[Stored dataset items]
● ● ●
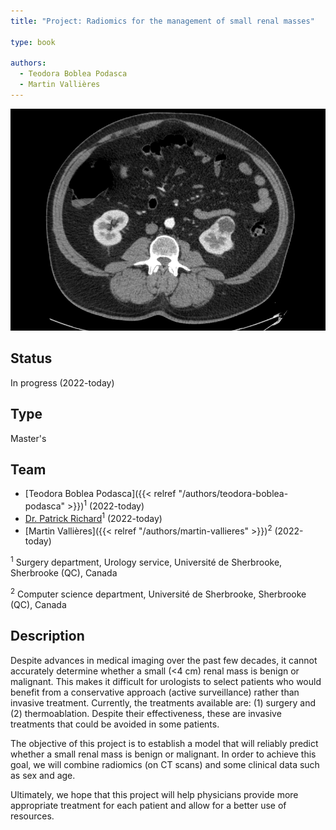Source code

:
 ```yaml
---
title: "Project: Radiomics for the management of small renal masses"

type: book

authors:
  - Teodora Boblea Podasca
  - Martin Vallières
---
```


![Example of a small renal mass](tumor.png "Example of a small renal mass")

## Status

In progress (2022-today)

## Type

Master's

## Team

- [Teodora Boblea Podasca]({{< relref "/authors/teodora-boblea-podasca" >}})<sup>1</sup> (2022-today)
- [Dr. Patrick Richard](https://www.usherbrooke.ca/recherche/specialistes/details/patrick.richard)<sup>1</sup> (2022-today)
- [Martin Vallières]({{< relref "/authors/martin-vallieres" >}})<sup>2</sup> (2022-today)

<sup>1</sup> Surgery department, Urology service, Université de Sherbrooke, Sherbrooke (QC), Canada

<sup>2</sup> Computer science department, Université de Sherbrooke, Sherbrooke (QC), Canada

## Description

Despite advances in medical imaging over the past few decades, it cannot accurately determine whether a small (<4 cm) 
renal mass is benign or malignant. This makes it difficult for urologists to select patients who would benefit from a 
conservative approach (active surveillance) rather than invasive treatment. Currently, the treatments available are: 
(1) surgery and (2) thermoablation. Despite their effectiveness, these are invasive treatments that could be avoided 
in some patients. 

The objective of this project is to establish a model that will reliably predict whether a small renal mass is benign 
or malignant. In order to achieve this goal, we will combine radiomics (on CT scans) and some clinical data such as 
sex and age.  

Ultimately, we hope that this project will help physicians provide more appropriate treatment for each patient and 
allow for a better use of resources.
● ● ●
▸ **Brief**
Exactly the lines from the one containing "(1) surgery and" to the final line of the data, both included, should be printed, and nothing more.

▸ **Answer to this task**
(1) surgery and (2) thermoablation. Despite their effectiveness, these are invasive treatments that could be avoided 
in some patients. 

The objective of this project is to establish a model that will reliably predict whether a small renal mass is benign 
or malignant. In order to achieve this goal, we will combine radiomics (on CT scans) and some clinical data such as 
sex and age.  

Ultimately, we hope that this project will help physicians provide more appropriate treatment for each patient and 
allow for a better use of resources.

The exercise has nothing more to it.